Mungkin saat ini.. mereka sudah memulai kehidupan baru di rumah lamaku.
'Begitu, ya .. Yah, aku sudah menduga hal itu. Maksudku, jika itu perselingkuhan, Ibumu tidak akan membiarkan dia lolos semudah itu.'
Benar. Jika itu perselingkuhan, Ibu pasti sangat membencinya dan tidak akan pernah mengizinkannya melihatku sama sekali.
“Pokoknya, itu saja. Aku tidak ingin mengganggu mereka lagi, biarkan saja mereka menjalani hidup mereka.”
'Mn.. Ah, tapi aku ingin memberi Ayahmu sedikit pikiranku…'
"Ayo lakukan itu jika kita bertemu dengannya lagi."
Ngomong-ngomong, hubunganku dengan Umi masih sama seperti biasanya. Meski begitu, aku berencana untuk mengaku padanya Jumat depan ketika kami sendirian di rumahku atau pada malam Natal.

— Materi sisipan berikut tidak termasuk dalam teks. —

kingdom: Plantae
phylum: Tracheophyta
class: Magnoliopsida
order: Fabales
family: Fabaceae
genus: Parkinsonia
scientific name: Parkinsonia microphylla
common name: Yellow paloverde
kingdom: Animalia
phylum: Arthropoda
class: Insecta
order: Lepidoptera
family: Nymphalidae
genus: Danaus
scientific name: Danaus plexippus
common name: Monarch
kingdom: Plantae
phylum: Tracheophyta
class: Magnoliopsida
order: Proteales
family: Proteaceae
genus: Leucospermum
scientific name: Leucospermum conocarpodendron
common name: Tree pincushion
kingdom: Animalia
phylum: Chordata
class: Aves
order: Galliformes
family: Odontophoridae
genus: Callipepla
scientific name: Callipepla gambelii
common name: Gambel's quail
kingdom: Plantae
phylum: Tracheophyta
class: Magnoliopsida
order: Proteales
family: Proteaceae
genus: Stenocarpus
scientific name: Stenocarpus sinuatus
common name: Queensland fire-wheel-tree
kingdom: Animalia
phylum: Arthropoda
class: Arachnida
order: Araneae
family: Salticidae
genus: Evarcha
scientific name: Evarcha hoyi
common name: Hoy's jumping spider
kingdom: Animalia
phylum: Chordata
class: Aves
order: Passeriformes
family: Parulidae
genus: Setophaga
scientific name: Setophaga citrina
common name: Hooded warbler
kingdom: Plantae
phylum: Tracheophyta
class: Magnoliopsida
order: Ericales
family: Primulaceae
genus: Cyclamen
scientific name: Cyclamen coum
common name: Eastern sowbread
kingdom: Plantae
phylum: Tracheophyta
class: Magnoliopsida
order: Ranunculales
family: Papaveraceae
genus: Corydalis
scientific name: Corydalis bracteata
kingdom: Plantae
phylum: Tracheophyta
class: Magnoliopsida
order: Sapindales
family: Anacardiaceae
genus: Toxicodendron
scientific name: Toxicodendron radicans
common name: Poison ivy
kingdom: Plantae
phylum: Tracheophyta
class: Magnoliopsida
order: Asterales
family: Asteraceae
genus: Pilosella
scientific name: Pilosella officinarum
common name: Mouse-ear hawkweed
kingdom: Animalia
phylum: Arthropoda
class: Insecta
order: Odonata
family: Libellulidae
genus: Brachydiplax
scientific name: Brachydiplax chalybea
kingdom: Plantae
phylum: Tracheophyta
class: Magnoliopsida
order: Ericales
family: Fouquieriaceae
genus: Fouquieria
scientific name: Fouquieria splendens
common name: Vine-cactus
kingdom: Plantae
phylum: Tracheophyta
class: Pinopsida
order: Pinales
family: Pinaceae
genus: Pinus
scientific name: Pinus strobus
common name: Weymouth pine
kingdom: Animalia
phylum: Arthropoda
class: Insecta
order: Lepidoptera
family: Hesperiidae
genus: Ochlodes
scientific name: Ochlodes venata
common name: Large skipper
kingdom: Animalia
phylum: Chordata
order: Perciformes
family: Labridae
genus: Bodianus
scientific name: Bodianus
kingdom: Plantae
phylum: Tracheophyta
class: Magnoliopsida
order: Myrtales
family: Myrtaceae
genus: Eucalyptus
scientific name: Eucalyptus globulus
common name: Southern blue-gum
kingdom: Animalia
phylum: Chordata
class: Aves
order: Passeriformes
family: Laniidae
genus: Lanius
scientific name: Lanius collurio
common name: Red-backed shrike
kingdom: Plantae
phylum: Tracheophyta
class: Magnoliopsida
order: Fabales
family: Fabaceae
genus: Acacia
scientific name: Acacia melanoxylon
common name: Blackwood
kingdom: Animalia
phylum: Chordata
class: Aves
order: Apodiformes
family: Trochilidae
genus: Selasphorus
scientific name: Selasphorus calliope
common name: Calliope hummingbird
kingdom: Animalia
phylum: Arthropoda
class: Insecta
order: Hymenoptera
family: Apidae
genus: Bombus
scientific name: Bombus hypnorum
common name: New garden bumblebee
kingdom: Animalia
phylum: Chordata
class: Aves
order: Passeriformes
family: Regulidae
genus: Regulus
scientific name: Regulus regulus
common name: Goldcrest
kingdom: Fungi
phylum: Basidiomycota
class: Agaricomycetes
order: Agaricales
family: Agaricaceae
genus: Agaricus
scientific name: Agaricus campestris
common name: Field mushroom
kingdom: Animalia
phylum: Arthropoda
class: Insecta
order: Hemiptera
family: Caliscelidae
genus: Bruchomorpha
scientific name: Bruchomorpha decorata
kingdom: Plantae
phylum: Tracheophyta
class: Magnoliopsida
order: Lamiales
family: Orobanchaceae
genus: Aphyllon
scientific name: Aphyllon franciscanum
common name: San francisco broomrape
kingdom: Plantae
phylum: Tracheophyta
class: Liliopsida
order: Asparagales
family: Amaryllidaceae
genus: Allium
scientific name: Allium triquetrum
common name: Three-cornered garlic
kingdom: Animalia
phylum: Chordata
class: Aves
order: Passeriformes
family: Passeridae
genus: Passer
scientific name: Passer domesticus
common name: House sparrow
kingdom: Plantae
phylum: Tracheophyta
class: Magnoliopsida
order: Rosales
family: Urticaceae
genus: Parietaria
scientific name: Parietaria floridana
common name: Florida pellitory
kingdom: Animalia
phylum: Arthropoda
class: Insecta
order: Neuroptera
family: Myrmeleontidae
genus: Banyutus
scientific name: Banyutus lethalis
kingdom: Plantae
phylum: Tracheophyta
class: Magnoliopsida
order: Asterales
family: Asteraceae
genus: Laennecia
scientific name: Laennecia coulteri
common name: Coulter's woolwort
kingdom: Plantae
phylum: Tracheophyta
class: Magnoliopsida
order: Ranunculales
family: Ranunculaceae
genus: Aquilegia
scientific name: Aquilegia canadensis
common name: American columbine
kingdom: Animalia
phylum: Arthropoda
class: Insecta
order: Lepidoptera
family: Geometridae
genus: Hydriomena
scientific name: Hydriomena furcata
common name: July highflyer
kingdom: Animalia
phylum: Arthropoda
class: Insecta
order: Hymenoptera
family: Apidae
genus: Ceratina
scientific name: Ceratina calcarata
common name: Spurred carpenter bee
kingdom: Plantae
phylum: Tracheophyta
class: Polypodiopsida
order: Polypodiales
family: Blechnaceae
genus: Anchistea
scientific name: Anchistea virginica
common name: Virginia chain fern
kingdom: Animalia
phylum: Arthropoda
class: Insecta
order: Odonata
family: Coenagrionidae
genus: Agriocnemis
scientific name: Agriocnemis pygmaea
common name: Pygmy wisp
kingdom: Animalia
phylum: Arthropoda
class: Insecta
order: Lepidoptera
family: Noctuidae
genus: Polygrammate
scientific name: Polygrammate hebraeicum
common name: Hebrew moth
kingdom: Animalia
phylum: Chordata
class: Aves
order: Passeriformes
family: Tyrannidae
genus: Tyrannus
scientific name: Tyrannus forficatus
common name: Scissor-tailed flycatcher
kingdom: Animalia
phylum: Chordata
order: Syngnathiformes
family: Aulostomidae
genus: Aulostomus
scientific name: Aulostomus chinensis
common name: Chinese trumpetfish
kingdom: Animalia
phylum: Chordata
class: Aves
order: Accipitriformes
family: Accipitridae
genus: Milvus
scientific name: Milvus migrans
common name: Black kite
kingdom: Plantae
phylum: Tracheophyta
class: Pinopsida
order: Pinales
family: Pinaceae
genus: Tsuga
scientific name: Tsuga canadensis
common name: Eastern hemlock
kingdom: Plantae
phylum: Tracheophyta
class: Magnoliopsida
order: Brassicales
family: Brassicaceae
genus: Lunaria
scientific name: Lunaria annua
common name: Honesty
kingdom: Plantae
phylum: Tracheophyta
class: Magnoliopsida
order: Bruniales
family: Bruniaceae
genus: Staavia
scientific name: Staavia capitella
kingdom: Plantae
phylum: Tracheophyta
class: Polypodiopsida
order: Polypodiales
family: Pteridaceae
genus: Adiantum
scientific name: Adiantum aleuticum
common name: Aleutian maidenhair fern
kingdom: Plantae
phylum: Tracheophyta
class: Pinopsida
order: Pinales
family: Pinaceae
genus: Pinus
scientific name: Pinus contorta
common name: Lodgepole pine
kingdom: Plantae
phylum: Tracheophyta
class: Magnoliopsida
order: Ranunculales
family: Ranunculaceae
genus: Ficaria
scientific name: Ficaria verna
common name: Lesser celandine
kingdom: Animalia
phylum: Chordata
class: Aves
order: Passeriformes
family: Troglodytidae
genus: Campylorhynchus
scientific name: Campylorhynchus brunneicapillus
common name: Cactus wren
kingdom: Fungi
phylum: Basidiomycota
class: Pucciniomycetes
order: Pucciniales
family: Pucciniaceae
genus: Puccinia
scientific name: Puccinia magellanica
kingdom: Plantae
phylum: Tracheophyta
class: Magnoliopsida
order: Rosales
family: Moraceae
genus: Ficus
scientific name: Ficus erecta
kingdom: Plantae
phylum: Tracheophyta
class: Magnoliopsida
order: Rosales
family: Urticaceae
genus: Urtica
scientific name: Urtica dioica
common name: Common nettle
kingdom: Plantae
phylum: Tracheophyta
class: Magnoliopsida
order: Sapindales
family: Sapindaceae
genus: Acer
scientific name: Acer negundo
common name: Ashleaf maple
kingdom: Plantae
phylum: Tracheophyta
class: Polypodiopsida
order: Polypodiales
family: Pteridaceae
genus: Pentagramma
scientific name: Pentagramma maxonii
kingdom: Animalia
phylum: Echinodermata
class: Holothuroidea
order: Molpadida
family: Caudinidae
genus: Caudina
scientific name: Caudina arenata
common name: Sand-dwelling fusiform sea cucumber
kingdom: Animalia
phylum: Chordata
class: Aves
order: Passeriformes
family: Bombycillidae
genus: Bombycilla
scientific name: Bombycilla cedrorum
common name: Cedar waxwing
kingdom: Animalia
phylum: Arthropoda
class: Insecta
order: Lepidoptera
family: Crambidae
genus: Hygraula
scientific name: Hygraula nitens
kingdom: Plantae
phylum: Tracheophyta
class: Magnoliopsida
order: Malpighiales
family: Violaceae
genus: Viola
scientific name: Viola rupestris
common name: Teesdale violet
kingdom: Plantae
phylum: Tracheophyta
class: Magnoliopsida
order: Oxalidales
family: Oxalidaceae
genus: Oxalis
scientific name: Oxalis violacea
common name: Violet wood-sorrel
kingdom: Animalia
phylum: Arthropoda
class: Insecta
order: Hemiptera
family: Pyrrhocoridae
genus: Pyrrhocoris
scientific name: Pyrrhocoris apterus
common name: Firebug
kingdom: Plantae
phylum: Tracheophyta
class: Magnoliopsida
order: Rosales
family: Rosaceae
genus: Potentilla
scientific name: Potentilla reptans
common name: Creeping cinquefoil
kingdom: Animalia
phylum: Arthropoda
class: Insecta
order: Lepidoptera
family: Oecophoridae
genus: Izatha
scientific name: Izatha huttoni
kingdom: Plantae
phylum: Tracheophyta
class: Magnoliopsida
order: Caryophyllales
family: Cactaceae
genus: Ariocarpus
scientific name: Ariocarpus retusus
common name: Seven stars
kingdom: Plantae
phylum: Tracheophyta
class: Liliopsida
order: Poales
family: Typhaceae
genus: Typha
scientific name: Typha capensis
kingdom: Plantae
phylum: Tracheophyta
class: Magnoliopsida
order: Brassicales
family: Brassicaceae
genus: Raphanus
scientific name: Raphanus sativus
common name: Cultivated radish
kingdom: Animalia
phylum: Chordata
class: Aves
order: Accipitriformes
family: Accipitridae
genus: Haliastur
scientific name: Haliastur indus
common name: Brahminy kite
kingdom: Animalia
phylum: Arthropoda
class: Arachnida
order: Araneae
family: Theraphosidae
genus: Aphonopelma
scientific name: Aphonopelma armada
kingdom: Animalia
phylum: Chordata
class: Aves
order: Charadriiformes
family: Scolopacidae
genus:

.... Yah, aku akan melakukan itu nanti .. tidak perlu terburu-buru. Aku yakin Umi pasti akan menungguku untuk itu.
“Um, ini sudah larut malam."
'Ah, Mn.'
"Kalau begitu, sampai jumpa besok. Maaf menelponmu selarut ini. Dan, selamat malam, Umi.."
'Mm… Selamat malam Maki, semoga mimpi indah…'
"Mn, kau juga ..."
Setelah aku menutup telepon, aku meletakkan smartphoneku dan menjatuhkan diri ke tempat tidur.
"…Semuanya akan baik-baik saja…"
Aku menyeka keringat dari dahiku dengan lengan bajuku sebelum aku tenggelam dalam pikiranku.
Hubungan Ibu dan Ayah sudah selesai. Aku tahu itu, karena Ayah bertingkah aneh hari ini. Itu sebabnya, aku tidak akan berharap bahwa mereka bisa bersama kembali.
... Yah, tidak ada gunanya memikirkan mereka lagi. Lebih baik, aku harus memikirkan diriku sendiri.
Aku masih punya Umi, gadis yang aku cintai.. yang ada di sisiku...
Aku juga punya Amami-san, Nozomu dan orang lain yang peduli padaku...
Daripada merapati orang tuaku, lebih baik aku menikmati waktuku untuk bersenang-senang dengan mereka.
Sambil memikirkan hal itu, aku mencoba untuk kembali tidur. Tapi, sepertinya mimpi buruk yang aku lihat tadi masih menghantuiku dan membuatku kesulitan untuk tidur.